- [Gestellte Aufgabe A] Nenne das Datum, an dem Ariel Sharon laut dem Auszug über den Nahostkonflikt auf den Tempelberg geführt wurde.
- [Gestellte Aufgabe B] Gib aus dem Auszug über den Nahostkonflikt alles von „Freies Spiel der“ bis hinunter zu „Zuversicht entstanden war.“ wortgetreu zurück.
- [Gestellte Aufgabe C] Führe den Auszug über den Nahostkonflikt nach seinem letzten Satz weiter.

- [Leseauszug]
■ ■ ■

Freies Spiel der
Scharfmacher
ISRAEL/PALÄSTINA
Die Gewaltspirale ist von den
Beteiligten allein nicht mehr zu stoppen. Sie brauchen
internationale Hilfe - schnell und entschlossen
Hans-Joachim Gießmann
Fassungslos blickt die Weltöffentlichkeit dieser Tage auf offenbar
immer schnellere Drehungen der Gewaltspirale im Nahen Osten. In
wenigen Wochen wurde dort restlos verspielt, was in zehn Jahren und
mühevollen Schritten an Vertrauen und Zuversicht entstanden war.
Doch überraschend kommt dieses totale Scheitern des
Friedensprozesses keineswegs - seine zerbrechlichen Fundamente
wurden durch jene Scharfmacher auf beiden Seiten zerschlagen, die
jeden Kompromiss stets nur als Verrat an der eigenen Sache
betrachteten. Sie waren es, die Ariel Sharon am 28. September 2000
auf den Tempelberg führten, und sie waren später an der Seite der
palästinensischen Steinewerfer aus der Altstadt Jerusalems und den
besetzten Gebieten.

■ ■ ■

- [Datenauszug]

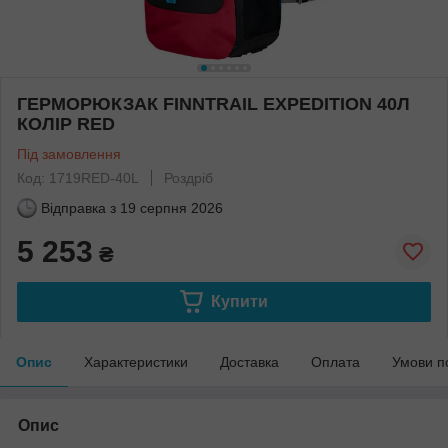
ГЕРМОРЮКЗАК FINNTRAIL EXPEDITION 40Л
КОЛІР RED
Під замовлення
Код: 1719RED-40L
Роздріб
Відправка з
19 серпня 2026
5 253
₴
Купити
Опис
Характеристики
Доставка
Оплата
Умови п
Опис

■ ■ ■

- [Schriftliche Antwort A] Am 28. September 2000.

- [Schriftliche Antwort B]
Freies Spiel der
Scharfmacher
ISRAEL/PALÄSTINA
Die Gewaltspirale ist von den
Beteiligten allein nicht mehr zu stoppen. Sie brauchen
internationale Hilfe - schnell und entschlossen
Hans-Joachim Gießmann
Fassungslos blickt die Weltöffentlichkeit dieser Tage auf offenbar
immer schnellere Drehungen der Gewaltspirale im Nahen Osten. In
wenigen Wochen wurde dort restlos verspielt, was in zehn Jahren und
mühevollen Schritten an Vertrauen und Zuversicht entstanden war.

- [Schriftliche Antwort C]
Ihren Schlachtrufen folgten die mit Raketen und Bomben
palästinensische Dörfer, Häuser und Familien angreifenden
israelischen Militärs ebenso wie die jungen Selbstmordattentäter der
Hamas. Über 500 Menschenleben hat dieser Krieg bisher gefordert -
sein Ende ist nicht in Sicht. Im Gegenteil. Tagtäglich wächst die
Gefahr eines neuen Flächenbrandes, in dessen Sog die gesamte Region
geraten könnte. Die internationale Gemeinschaft, so scheint es,
handelt - wie schon so oft - entschieden zu spät. Und wenn, dann
unter dem moralischen Druck des Verlusts an Glaubwürdigkeit oder
wegen eigener Interessen (steigender Rohölpreise etwa), aber sie
handelt nicht aus Mitgefühl mit den Betroffenen, vielleicht bleibt
sie gerade deshalb so arrogant abwartend.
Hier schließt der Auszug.